Escuché decir que nuestra sociedad es culturalmente autista y el término me llamó la atención. Culturalmente autista, sí, porque vivimos en una sociedad que tiene dificultad para comprender lo que le sucede a los demás. 

Si pensamos en el niño autista, vemos que no puede percibir lo que otra persona piensa o siente porque desgraciadamente está encerrado en su propio mundo. El Sr. David Cohen en su libro “El Desarrollo del Juego” aclara que aunque el niño autista puede jugar con objetos y moverlos, casi no le es posible jugar de una manera imaginativa, puede saber, por ejemplo lo que son las lágrimas, pero no qué significan.

Y bueno, creo que eso de que seamos culturalmente autistas es especialmente cierto en las grandes urbes donde las personas viven apresuradas y estresadas, una característica de ese estrés es que no les permite abrirse a las necesidades de los demás. Para sobrevivir, se vuelven narcisistas y sólo lo suyo cuenta.

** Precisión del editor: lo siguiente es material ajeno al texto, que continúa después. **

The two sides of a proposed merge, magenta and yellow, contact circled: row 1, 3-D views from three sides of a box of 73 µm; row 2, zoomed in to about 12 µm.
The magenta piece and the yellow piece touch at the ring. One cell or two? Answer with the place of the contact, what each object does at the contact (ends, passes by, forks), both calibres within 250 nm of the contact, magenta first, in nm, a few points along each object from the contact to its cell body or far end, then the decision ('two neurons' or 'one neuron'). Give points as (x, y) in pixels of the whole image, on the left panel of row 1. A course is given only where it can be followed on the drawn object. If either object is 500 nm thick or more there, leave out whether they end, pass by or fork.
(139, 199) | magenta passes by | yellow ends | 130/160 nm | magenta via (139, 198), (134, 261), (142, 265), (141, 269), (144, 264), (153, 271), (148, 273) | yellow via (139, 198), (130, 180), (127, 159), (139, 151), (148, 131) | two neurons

Ahora, imagínense el panorama, padres estresados metidos en su mundo de preocupaciones y problemas y los hijos sentados, hipnotizados frente a los medios para que no den molestias. Resultado, una sociedad efectivamente autista.

Al escuchar esto, quizás piensen, ¡Ah!, entonces la solución es meterlos a más clases en la tarde, pero el antídoto es mucho más sencillo, tan sencillo que no me lo van a creer porque no cuesta. Si quieren  niños que sean empáticos, que se  relacionen de una manera sana, tienen que permitirles jugar. Sí, ¡Jugar!.

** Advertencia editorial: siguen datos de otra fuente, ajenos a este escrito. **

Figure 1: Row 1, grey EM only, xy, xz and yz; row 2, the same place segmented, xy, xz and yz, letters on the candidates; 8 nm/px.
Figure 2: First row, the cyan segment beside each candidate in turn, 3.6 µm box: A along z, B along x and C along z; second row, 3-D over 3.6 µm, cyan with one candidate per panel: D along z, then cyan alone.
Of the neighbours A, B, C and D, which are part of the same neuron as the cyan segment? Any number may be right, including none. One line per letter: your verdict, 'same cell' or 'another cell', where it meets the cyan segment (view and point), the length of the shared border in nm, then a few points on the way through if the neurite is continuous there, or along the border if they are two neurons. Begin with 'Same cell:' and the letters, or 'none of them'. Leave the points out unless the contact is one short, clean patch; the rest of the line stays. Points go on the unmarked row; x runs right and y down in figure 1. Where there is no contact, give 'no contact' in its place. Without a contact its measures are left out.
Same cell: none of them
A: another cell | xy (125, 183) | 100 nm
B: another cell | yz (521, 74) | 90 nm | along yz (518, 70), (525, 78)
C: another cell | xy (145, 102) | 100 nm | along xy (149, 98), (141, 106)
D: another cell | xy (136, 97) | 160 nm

A través del juego el niño desarrolla su imaginación, aprende a relacionarse, ensaya los diferentes roles de la sociedad y digiere sus experiencias. Recuerdo a un niño que siendo mi alumno en preescolar, perdió por enfermedad a su madre en el verano. Cuando reiniciamos clases, en el tiempo que yo daba para juego libre, el jugaba a que alguien se moría. Le preguntaba a algún compañero, “¿Quieres jugar a que te morías?”. Le pedía que se acostara en el piso y lo cubría con una tela. Todos los niños gustosos cooperaban. Este juego lo repitió varias veces a la semana durante más de un mes. Estaba obviamente digiriendo la muerte de su madre y cuando este proceso terminó, dejó de hacerlo. Esto le ahorró a su padre muchas horas de terapia.

Si lo vemos desde este punto de vista, el juego es un asunto complejo y fascinante. El juego del niño viene a ser una expresión de lo que más adelante llamaríamos arte, literatura o drama. Es una especie de metamorfosis perpetua en donde los niños se mueven de lo imaginativo a lo real y viceversa en esta fascinante experiencia llamada juego.

Preguntémonos… ¿A cuántos adultos nos ayudaría soltar el peso de nuestras cargas cotidianas si nos dedicaramos un rato a jugar?.

Si los adultos recuperamos esta capacidad, seguro tendríamos una sociedad más comprensiva y más feliz.